- [What to do] Your task is to write out every line of the data exactly. Drop the pictures.

- [Material provided]
/---
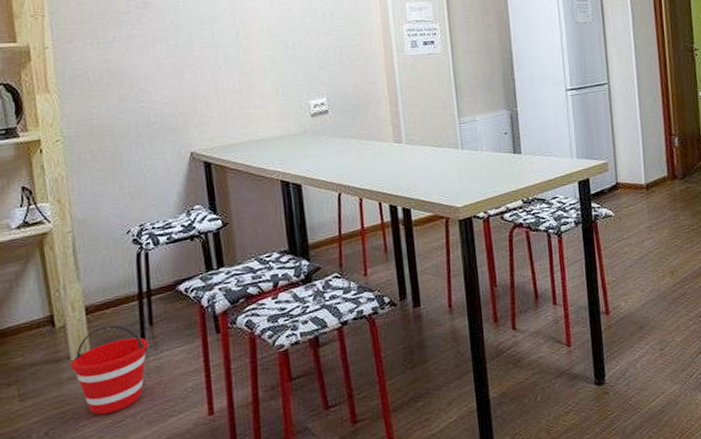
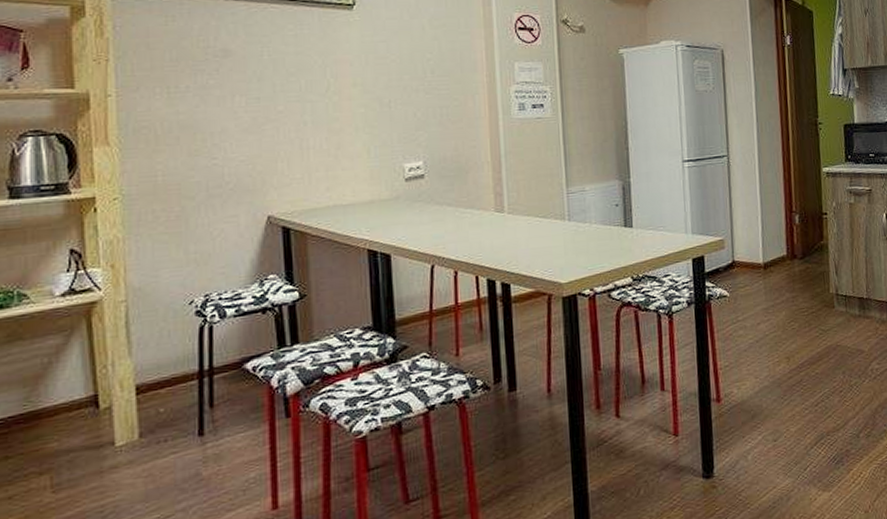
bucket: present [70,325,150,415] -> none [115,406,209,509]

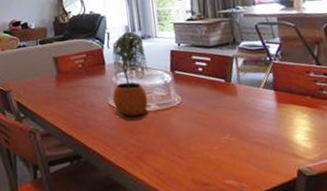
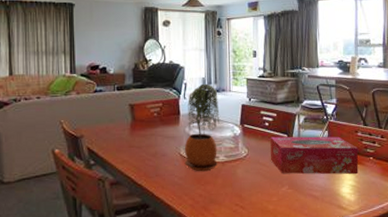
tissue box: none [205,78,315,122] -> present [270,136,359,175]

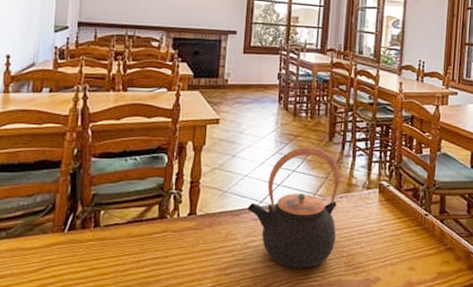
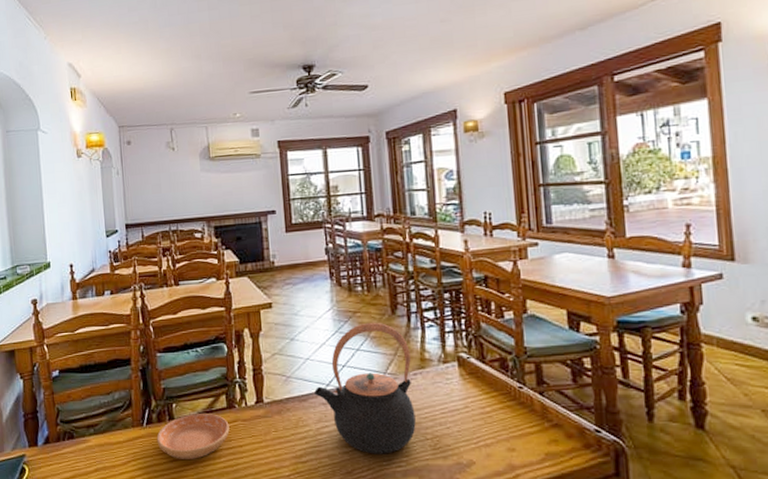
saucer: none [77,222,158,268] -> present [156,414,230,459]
\---
- [Task solution]
bucket: present [70,325,150,415] -> none [115,406,209,509]

tissue box: none [205,78,315,122] -> present [270,136,359,175]

saucer: none [77,222,158,268] -> present [156,414,230,459]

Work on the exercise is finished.